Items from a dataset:
--- START ---

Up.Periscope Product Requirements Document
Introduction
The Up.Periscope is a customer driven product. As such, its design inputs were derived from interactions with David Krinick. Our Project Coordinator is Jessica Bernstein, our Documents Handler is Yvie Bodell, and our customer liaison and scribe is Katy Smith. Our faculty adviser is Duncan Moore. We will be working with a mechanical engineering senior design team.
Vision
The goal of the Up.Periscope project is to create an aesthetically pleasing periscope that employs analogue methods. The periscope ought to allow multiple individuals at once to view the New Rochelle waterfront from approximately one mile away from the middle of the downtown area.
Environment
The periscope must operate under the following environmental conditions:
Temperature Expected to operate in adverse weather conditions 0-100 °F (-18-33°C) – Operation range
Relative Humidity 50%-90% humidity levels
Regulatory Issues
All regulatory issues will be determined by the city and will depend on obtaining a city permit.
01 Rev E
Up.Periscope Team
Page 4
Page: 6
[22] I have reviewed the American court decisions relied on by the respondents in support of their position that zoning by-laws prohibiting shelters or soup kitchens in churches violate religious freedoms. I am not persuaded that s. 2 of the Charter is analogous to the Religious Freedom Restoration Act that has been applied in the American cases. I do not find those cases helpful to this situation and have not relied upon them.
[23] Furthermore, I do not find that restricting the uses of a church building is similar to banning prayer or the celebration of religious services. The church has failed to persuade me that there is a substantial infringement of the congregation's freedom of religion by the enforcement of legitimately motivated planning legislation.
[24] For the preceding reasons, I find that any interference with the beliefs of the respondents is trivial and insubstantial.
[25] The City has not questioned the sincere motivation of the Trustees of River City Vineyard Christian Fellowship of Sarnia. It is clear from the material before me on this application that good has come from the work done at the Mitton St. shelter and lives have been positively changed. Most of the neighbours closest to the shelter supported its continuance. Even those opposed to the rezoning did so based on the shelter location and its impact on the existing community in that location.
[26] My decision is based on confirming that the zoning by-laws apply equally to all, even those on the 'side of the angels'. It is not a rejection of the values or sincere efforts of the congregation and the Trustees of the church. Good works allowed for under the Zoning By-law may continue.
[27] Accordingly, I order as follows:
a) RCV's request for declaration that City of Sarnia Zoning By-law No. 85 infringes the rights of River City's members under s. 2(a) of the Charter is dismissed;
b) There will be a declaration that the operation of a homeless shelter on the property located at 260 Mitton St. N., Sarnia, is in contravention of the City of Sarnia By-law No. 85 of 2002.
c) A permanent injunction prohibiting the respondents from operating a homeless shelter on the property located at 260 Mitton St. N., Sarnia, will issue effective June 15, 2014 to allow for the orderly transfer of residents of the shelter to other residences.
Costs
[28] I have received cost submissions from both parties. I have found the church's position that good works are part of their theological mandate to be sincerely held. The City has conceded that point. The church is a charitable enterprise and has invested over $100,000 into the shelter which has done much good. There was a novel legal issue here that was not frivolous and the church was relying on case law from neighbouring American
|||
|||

--- END ---

◆ BRIEF ◆
An exact copy of every record is required here.

◆ YOUR SOLUTION ◆
Up.Periscope Product Requirements Document
Introduction
The Up.Periscope is a customer driven product. As such, its design inputs were derived from interactions with David Krinick. Our Project Coordinator is Jessica Bernstein, our Documents Handler is Yvie Bodell, and our customer liaison and scribe is Katy Smith. Our faculty adviser is Duncan Moore. We will be working with a mechanical engineering senior design team.
Vision
The goal of the Up.Periscope project is to create an aesthetically pleasing periscope that employs analogue methods. The periscope ought to allow multiple individuals at once to view the New Rochelle waterfront from approximately one mile away from the middle of the downtown area.
Environment
The periscope must operate under the following environmental conditions:
Temperature Expected to operate in adverse weather conditions 0-100 °F (-18-33°C) – Operation range
Relative Humidity 50%-90% humidity levels
Regulatory Issues
All regulatory issues will be determined by the city and will depend on obtaining a city permit.
01 Rev E
Up.Periscope Team
Page 4
Page: 6
[22] I have reviewed the American court decisions relied on by the respondents in support of their position that zoning by-laws prohibiting shelters or soup kitchens in churches violate religious freedoms. I am not persuaded that s. 2 of the Charter is analogous to the Religious Freedom Restoration Act that has been applied in the American cases. I do not find those cases helpful to this situation and have not relied upon them.
[23] Furthermore, I do not find that restricting the uses of a church building is similar to banning prayer or the celebration of religious services. The church has failed to persuade me that there is a substantial infringement of the congregation's freedom of religion by the enforcement of legitimately motivated planning legislation.
[24] For the preceding reasons, I find that any interference with the beliefs of the respondents is trivial and insubstantial.
[25] The City has not questioned the sincere motivation of the Trustees of River City Vineyard Christian Fellowship of Sarnia. It is clear from the material before me on this application that good has come from the work done at the Mitton St. shelter and lives have been positively changed. Most of the neighbours closest to the shelter supported its continuance. Even those opposed to the rezoning did so based on the shelter location and its impact on the existing community in that location.
[26] My decision is based on confirming that the zoning by-laws apply equally to all, even those on the 'side of the angels'. It is not a rejection of the values or sincere efforts of the congregation and the Trustees of the church. Good works allowed for under the Zoning By-law may continue.
[27] Accordingly, I order as follows:
a) RCV's request for declaration that City of Sarnia Zoning By-law No. 85 infringes the rights of River City's members under s. 2(a) of the Charter is dismissed;
b) There will be a declaration that the operation of a homeless shelter on the property located at 260 Mitton St. N., Sarnia, is in contravention of the City of Sarnia By-law No. 85 of 2002.
c) A permanent injunction prohibiting the respondents from operating a homeless shelter on the property located at 260 Mitton St. N., Sarnia, will issue effective June 15, 2014 to allow for the orderly transfer of residents of the shelter to other residences.
Costs
[28] I have received cost submissions from both parties. I have found the church's position that good works are part of their theological mandate to be sincerely held. The City has conceded that point. The church is a charitable enterprise and has invested over $100,000 into the shelter which has done much good. There was a novel legal issue here that was not frivolous and the church was relying on case law from neighbouring American
|||
|||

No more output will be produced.